Property investment and imbalances in the mortgage market have been on the RBA’s radar since 2014. The central bank’s fears triggered APRA’s macro-prudential measures that continue to impact residential lending.

This week, Mr Lowe questioned “how we deal with the higher level of household debt and higher housing prices, especially in a world of more normal interest rates”.

He noted that higher levels of household debt are likely to change household spending patterns.

Mr Lowe said, “Having increased their borrowing, households are less inclined to let consumption growth run ahead of growth in incomes for too long.

“Higher levels of debt also mean that household spending could be quite sensitive to increases in interest rates, something the Reserve Bank will be paying close attention to.”

One issue that the Reserve Bank has focused on is the build-up of medium-term risks from growth in household debt persistently outpacing that in household income.

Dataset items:
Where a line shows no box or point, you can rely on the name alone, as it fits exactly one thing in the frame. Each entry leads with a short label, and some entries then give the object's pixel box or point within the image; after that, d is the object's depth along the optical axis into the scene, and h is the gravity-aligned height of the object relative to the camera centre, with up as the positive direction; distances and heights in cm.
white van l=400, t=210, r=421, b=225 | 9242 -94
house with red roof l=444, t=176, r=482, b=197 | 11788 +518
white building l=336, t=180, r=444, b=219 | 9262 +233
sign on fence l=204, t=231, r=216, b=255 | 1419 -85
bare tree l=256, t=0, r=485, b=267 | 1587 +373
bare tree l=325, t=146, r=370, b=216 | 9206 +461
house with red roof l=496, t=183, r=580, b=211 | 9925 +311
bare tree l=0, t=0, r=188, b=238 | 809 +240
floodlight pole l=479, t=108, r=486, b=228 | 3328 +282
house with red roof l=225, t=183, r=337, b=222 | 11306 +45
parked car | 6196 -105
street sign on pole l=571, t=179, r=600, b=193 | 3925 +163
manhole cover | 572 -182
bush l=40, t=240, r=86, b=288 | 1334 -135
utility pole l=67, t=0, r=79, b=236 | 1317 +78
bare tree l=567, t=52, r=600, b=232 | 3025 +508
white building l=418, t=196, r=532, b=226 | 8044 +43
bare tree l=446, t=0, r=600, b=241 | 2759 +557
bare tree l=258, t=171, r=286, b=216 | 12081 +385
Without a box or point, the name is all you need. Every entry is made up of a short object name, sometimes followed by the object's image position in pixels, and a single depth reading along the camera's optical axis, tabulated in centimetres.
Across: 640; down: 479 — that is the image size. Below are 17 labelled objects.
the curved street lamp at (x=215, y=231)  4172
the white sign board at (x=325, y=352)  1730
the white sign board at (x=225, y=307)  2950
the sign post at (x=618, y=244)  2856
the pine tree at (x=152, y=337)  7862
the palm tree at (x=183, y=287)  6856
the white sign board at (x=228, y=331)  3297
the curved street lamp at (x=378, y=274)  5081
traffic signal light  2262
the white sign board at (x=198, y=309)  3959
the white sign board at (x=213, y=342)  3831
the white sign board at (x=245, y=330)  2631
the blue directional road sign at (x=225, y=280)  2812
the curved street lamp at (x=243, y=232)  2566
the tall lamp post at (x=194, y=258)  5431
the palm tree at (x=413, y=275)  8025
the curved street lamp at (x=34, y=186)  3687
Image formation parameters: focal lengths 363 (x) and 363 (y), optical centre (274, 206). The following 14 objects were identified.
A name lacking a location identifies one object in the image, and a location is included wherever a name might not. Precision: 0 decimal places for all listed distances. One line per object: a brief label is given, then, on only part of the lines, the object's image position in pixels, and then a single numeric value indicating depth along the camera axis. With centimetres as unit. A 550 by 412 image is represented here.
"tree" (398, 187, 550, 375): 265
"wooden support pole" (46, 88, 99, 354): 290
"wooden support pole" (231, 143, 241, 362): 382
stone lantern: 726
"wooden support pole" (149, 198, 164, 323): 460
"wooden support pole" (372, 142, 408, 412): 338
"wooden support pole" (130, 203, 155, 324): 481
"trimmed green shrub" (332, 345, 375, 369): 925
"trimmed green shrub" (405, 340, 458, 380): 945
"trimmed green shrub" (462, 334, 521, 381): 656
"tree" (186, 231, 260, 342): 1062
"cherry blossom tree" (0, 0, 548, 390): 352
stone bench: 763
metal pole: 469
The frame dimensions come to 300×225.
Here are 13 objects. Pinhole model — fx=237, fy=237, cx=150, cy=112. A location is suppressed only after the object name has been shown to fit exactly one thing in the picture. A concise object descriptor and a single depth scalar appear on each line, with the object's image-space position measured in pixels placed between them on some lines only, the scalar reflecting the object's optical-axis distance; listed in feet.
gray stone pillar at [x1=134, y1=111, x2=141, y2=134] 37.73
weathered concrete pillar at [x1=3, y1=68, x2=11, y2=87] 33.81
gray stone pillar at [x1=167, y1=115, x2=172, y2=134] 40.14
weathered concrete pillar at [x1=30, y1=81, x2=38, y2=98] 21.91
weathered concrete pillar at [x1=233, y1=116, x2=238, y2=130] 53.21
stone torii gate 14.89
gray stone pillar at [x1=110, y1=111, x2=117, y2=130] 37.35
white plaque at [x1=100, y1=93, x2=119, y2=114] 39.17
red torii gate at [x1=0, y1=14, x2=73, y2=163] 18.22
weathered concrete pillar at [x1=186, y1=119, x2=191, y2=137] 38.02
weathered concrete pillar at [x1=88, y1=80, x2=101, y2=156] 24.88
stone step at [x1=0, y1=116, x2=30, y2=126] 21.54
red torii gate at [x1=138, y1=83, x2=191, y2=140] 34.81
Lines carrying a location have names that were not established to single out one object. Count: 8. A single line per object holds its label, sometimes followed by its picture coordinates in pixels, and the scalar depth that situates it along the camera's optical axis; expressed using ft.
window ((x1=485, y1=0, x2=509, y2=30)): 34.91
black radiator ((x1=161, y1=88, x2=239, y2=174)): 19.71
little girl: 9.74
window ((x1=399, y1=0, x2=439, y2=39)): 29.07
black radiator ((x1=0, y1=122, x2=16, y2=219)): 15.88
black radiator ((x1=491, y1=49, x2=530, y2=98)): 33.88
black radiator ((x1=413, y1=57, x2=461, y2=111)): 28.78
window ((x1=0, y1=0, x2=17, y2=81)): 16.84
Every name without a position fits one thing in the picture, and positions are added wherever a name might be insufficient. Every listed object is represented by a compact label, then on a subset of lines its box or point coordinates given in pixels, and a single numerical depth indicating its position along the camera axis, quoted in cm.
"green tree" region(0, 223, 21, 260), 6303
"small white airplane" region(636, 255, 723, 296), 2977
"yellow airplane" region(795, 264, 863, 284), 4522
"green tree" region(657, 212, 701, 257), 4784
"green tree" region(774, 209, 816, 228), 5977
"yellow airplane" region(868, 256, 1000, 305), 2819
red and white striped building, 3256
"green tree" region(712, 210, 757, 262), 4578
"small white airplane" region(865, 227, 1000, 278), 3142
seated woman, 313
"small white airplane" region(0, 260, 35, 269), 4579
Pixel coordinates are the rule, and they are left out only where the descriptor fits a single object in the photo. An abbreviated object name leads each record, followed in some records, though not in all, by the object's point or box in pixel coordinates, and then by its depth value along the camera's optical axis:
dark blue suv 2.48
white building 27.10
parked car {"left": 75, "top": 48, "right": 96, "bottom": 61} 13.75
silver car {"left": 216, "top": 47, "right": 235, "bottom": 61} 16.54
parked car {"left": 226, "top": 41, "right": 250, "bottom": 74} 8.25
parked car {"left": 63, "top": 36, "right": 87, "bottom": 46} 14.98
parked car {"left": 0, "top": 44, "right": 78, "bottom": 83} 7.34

### WORK REQUEST 1
In the text on household debt, since what year have property investment and mortgage market imbalances been on the RBA's radar?
### WORK REQUEST 2
Retype the passage of the household debt text from "This week, Mr" up to and including "household spending patterns.".
### WORK REQUEST 3
Extend the text on household debt by continuing it from where it stops.

### ANSWER 1
Since 2014.

### ANSWER 2
This week, Mr Lowe questioned “how we deal with the higher level of household debt and higher housing prices, especially in a world of more normal interest rates”.

He noted that higher levels of household debt are likely to change household spending patterns.

### ANSWER 3
“Our concern has been that, in this environment, a small shock could turn into a more serious correction as households seek to repair their balance sheets,” Mr Lowe said.

“We have been working with APRA through the Council of Financial Regulators to address this risk. The various measures are having a positive impact in improving the resilience of household balance sheets.”

Mr Lowe’s comments follows those made by RBA assistant governor Luci Ellis, who warned that even the best lending standards might not be enough to protect borrowers and lenders from an economic shock.